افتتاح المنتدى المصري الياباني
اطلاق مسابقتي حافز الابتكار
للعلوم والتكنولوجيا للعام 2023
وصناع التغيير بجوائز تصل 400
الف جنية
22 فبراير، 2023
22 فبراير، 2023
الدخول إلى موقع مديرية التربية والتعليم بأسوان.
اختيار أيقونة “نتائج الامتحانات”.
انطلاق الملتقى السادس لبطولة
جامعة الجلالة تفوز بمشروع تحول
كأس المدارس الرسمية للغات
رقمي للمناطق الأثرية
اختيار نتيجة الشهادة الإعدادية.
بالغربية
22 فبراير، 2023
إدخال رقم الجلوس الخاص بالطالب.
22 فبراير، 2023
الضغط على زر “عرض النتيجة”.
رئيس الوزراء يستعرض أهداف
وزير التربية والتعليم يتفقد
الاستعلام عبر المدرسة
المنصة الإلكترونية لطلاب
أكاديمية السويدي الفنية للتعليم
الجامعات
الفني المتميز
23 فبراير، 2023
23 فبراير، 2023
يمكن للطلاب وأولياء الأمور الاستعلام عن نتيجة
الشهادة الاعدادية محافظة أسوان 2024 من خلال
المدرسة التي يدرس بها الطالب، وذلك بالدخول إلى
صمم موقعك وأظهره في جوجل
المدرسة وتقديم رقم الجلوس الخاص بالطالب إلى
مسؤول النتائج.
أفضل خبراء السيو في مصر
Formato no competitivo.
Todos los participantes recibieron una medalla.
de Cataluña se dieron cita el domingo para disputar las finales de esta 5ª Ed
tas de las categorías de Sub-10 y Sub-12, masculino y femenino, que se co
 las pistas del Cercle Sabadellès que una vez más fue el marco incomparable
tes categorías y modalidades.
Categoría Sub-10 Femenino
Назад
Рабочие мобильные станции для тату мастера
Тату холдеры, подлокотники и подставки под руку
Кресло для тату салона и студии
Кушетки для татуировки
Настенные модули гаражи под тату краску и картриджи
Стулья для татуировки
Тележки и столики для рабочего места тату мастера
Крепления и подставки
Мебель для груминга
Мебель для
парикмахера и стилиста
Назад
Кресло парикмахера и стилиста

□ □ □ □ □ □ □

# DIRECTIONS:
Look for the string "Кресло" in the data above and return every line that has it.

# EXERCISE ANSWER:
Кресло для тату салона и студии
Кресло парикмахера и стилиста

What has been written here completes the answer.